I met Hkun Tun Oo when I moved from Lashio to Taunggyi in early sixties when I joined the Tai Youth Association (TYA). He was also known to us as Sao Naing Naing and Noel.
He was outgoing and had always spoken his mind, during our days in Tai Youth Association. Once he was at loggerheads with the TYA Executive Committee members, as he attempted to bring in non-Tai ethnic groups into the association and demanded a reform. But as TYA was more literature and culturally based and not heavy in political sense, his input was not accepted at that time. Besides the Pa-O, Intha and so on also had their youth organizations but cooperate with each other, like when commemorating Shan National Day usually held by TYA.

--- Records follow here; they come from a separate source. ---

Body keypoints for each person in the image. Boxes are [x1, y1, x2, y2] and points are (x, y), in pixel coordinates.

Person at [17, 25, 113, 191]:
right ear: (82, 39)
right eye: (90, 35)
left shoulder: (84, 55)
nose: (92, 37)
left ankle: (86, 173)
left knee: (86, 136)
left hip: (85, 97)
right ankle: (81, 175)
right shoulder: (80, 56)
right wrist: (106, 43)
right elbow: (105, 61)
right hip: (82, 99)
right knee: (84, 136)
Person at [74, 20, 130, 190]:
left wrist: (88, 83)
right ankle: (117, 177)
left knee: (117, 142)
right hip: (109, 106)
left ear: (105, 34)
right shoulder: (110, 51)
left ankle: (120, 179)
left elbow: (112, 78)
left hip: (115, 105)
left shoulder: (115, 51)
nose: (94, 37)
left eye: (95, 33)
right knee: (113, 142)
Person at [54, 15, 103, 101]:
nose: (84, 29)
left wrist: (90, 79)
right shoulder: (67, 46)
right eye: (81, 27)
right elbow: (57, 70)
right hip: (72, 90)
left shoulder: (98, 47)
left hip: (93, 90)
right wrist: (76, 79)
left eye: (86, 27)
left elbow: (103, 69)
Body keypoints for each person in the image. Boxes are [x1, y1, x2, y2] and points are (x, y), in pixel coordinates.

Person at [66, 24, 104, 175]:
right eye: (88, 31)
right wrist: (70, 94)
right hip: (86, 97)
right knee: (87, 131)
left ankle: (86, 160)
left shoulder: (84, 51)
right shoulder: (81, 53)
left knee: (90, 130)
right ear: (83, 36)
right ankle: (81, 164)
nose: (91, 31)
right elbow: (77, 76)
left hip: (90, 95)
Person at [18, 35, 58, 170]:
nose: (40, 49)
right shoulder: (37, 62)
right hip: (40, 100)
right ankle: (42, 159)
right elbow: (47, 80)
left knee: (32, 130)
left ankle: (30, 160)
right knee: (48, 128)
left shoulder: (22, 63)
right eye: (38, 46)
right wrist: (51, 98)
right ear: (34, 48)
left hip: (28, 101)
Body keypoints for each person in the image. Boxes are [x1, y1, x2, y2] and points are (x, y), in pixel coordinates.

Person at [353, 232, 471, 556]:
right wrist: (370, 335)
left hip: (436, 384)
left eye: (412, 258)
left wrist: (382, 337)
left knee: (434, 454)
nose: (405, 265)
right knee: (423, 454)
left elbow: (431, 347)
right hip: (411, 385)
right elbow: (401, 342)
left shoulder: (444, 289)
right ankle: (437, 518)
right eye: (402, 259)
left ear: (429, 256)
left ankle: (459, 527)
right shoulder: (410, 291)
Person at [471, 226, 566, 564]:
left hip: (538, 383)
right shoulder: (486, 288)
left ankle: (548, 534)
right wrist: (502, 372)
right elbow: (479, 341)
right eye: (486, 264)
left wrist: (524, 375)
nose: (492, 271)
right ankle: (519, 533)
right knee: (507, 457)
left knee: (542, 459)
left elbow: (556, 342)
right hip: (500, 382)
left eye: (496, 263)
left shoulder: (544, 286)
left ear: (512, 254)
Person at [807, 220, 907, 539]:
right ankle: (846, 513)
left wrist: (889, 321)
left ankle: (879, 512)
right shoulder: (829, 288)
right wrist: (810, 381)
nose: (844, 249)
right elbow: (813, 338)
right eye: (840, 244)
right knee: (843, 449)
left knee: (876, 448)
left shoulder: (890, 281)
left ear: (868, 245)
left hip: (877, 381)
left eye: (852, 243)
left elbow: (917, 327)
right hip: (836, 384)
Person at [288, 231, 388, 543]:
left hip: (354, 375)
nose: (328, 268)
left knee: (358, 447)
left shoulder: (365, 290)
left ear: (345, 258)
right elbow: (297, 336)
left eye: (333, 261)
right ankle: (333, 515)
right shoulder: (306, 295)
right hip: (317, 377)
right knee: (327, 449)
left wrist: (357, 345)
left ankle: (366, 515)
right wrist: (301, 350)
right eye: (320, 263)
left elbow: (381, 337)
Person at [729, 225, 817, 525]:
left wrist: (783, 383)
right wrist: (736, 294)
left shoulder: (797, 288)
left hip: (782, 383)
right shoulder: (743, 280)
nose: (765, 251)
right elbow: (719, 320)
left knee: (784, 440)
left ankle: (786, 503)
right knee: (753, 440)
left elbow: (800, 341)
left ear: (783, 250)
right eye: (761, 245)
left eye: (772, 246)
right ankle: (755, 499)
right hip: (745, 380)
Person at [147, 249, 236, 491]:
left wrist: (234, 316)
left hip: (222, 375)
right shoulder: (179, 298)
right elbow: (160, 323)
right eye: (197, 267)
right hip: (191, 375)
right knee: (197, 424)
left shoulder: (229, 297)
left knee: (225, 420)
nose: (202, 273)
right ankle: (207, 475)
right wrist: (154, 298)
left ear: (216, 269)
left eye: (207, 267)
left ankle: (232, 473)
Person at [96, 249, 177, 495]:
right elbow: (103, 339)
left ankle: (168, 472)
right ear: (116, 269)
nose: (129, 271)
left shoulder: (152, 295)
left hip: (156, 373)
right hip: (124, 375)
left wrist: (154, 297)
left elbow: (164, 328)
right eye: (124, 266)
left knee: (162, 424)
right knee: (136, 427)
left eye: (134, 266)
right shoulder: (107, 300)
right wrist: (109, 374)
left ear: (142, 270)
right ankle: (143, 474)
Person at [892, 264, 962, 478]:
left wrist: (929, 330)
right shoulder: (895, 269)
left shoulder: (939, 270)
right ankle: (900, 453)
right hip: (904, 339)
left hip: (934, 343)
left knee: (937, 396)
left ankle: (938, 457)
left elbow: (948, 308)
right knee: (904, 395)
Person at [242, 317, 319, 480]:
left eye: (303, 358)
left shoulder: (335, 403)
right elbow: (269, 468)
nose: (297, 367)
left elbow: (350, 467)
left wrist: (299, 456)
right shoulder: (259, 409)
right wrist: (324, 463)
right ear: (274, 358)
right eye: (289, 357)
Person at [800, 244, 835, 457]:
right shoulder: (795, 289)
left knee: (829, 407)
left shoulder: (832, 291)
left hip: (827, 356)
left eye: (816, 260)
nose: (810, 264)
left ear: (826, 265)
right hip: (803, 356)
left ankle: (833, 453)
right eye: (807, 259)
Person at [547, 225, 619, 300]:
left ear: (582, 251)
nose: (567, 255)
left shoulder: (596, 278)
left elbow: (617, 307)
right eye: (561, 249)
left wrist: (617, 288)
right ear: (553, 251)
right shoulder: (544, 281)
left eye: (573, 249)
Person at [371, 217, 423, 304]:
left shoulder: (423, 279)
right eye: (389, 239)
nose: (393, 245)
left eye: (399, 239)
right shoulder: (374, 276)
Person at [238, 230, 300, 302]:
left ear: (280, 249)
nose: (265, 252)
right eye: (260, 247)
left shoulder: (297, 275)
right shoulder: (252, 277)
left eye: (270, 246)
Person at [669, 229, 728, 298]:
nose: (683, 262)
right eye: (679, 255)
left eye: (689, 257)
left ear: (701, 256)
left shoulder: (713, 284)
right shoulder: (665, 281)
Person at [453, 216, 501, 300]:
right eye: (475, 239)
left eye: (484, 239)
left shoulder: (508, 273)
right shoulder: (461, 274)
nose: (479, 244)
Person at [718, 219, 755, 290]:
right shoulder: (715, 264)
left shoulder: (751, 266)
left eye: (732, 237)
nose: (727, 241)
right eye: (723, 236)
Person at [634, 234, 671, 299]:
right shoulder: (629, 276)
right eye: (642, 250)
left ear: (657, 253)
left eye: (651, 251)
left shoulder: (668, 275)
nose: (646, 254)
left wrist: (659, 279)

But when we come to think about it now, he was actually way ahead of our time for wanting to create a more wider organization and more politically oriented embracing all non-Tai ethnic youths into the TYA.

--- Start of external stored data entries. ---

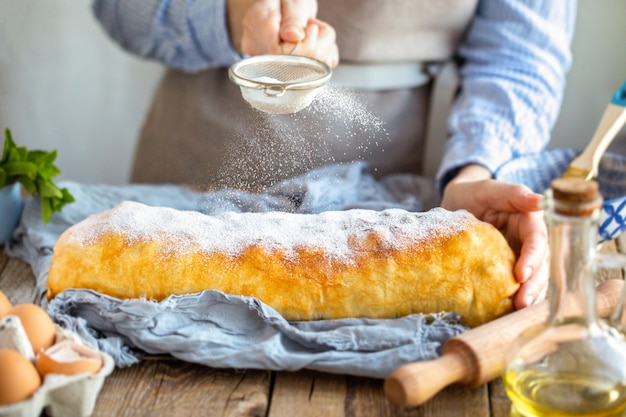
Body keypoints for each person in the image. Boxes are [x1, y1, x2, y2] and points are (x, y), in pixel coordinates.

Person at [91, 0, 577, 311]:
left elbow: (520, 57)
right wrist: (231, 15)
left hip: (402, 187)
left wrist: (476, 172)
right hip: (197, 161)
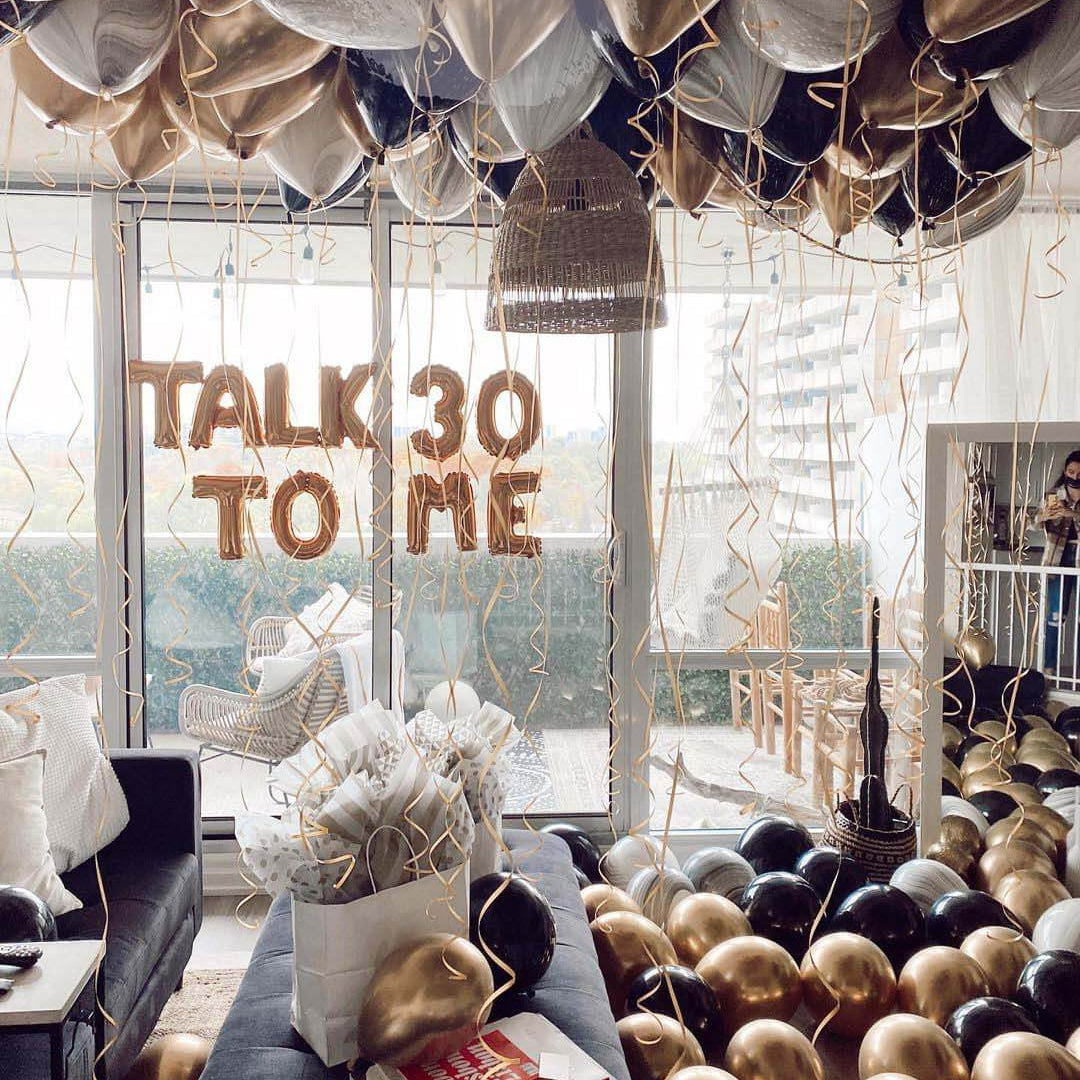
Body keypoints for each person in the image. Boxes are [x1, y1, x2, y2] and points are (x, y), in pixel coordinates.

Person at [1038, 449, 1080, 674]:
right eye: (1071, 471)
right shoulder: (1054, 494)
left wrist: (1071, 514)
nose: (1074, 476)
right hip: (1058, 558)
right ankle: (1048, 669)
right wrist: (1045, 516)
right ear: (1065, 471)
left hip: (1078, 555)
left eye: (1079, 473)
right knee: (1054, 615)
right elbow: (1033, 522)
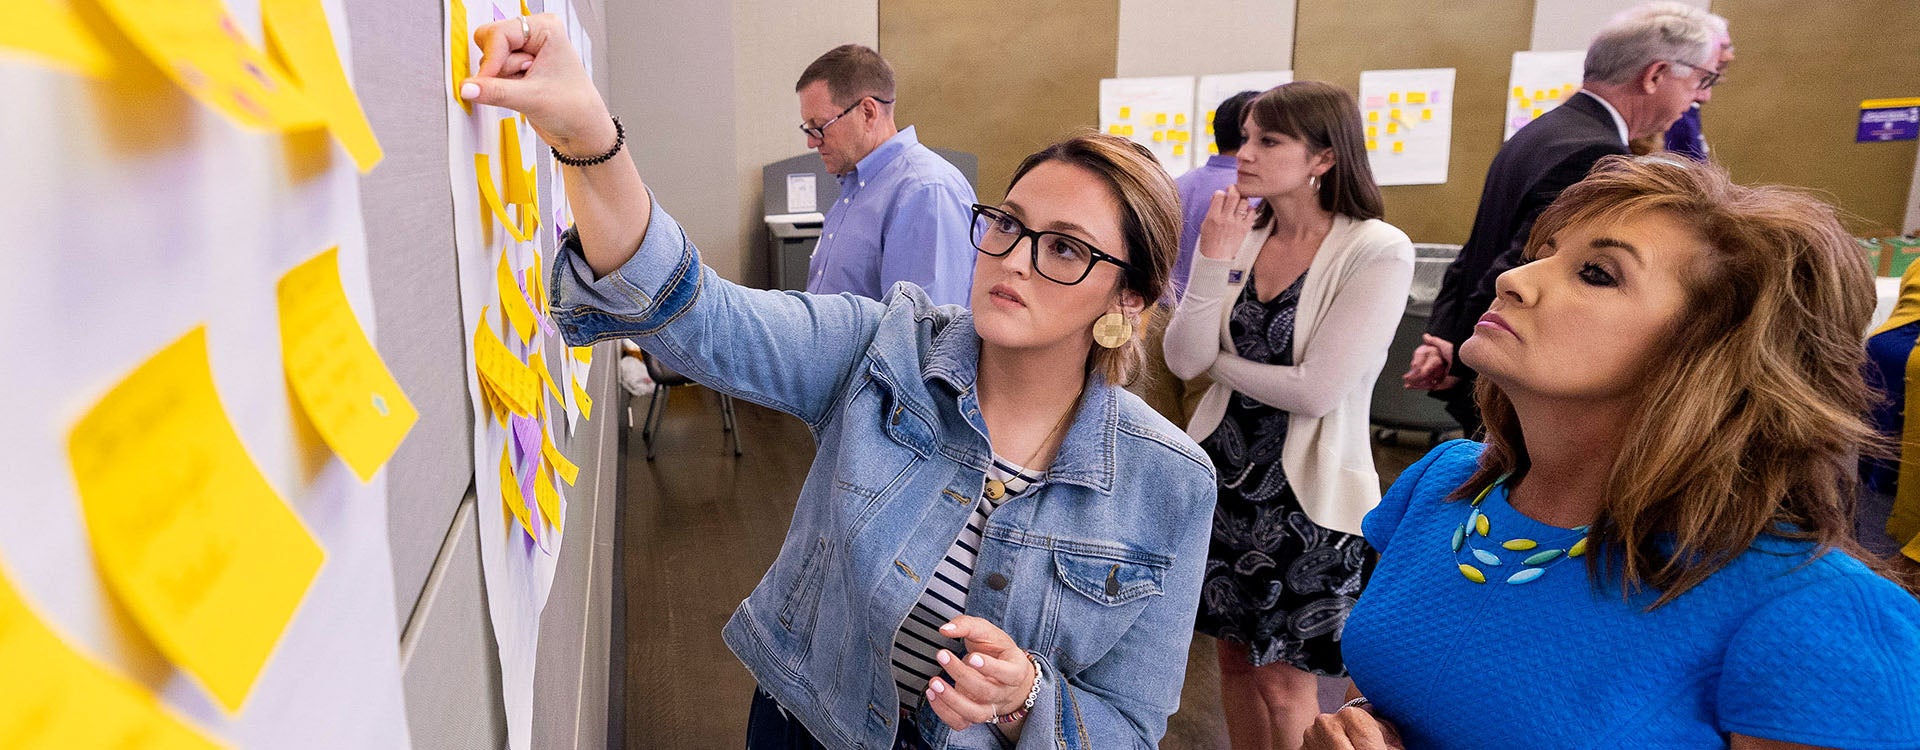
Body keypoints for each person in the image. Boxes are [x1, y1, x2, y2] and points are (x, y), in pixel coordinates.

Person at [458, 16, 1215, 748]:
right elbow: (702, 318)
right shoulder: (883, 347)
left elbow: (1129, 724)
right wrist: (587, 135)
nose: (1014, 258)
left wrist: (1026, 700)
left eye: (1066, 250)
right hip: (807, 727)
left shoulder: (1168, 482)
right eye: (1009, 224)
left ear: (1130, 300)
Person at [1310, 155, 1920, 750]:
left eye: (1597, 273)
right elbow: (1408, 690)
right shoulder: (1444, 484)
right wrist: (1357, 723)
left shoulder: (1815, 611)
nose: (1512, 279)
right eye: (1540, 255)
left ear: (1710, 351)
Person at [1163, 81, 1413, 750]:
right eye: (1245, 137)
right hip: (1223, 481)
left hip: (1309, 498)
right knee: (1235, 667)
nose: (1244, 154)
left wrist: (1221, 363)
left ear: (1324, 158)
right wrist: (1213, 255)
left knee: (1286, 684)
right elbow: (1183, 356)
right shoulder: (1243, 235)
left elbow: (1316, 391)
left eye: (1267, 140)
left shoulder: (1377, 249)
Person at [1404, 1, 1720, 436]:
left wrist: (1445, 337)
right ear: (1655, 75)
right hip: (1512, 373)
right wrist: (1460, 351)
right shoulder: (1598, 154)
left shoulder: (1544, 129)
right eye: (1702, 80)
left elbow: (1475, 247)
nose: (1702, 96)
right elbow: (1517, 261)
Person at [796, 44, 977, 306]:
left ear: (868, 113)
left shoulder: (925, 191)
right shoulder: (857, 186)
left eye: (819, 127)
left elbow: (924, 333)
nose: (812, 143)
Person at [1131, 90, 1261, 428]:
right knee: (1204, 431)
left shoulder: (1176, 185)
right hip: (1211, 323)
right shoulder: (1252, 195)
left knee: (1161, 427)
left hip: (1161, 319)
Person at [1662, 11, 1733, 161]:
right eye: (1724, 47)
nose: (1729, 56)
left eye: (1730, 47)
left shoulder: (1688, 102)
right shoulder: (1673, 107)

No wonder, when he established Shan political party in 1988 prior to the 1990 national elections he did just that. Even the name was Shan Nationalities League for Democracy (SNLD) to denote that all ethnic groups within Shan State are represented by the party.
He was uncompromising when it comes to political principles, which should be respected and praised for staying on the right side of the history. He was steadfastly for 8-State federal solution, in which a state for ethnic Bamar should be formed to be on equal basis with the other 7 ethnic states; and committed to conflict resolution through 1961 Federal Amend Proposal based on 1947 Panglong Agreement. He also bluntly called for the rewriting of the military-drafted 2008 Constitution anew from cover to cover and not at all for amendment until he passed away.

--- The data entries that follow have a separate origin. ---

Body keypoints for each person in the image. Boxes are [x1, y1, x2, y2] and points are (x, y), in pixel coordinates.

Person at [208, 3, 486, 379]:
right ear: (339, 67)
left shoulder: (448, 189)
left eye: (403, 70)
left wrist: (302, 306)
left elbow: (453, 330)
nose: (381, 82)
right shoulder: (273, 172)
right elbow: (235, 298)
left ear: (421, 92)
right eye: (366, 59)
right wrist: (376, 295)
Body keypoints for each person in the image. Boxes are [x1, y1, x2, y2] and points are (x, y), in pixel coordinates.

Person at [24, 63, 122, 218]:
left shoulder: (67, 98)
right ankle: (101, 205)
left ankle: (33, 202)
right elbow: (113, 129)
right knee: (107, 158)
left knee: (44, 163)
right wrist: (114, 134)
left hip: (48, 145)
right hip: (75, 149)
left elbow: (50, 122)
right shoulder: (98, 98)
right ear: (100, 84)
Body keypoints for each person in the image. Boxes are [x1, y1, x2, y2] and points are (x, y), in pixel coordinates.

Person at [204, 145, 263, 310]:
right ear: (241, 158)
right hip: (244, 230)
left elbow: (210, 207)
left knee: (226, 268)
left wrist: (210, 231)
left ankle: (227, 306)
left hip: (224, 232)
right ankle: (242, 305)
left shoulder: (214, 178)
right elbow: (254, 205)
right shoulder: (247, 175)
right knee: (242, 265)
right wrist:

My younger brother Khuensai Jaiyane praised Hkun Tun Oo for his guts saying: “He’s got more balls than most of us. EAO leaders can say what they like, because they have the backing of their army. I can also say what I want, because I live in the luxury of a foreign country. But U Shwe Ohn and him, they had no armies or a foreign country that protected them. But nothing prevented them from speaking their minds. Because they had the courage of their convictions. I hope both serve as models for the future Shans.”
He was respected and trusted by all ethnic political leaders because he never deviated from his political goal of equitable federal democratic union for all ethnic nationalities until his last breath.
In the first place he was a Shan patriot, committed federalist, democrat and anti-dictatorship to the core. He will continue to be a rare, shining example of leader not only for the Shans but also for all other ethnic groups, Bamar included.
He wasn’t able to see the fruitful outcome of our aspirations. And the best way for all of us to repay him is to continue striving for the goals he cherished, which are ethnic equality, democracy, and rights of self-determination.
Specially written on the one month commemoration of Hkun Oo’s on May 29, 2022.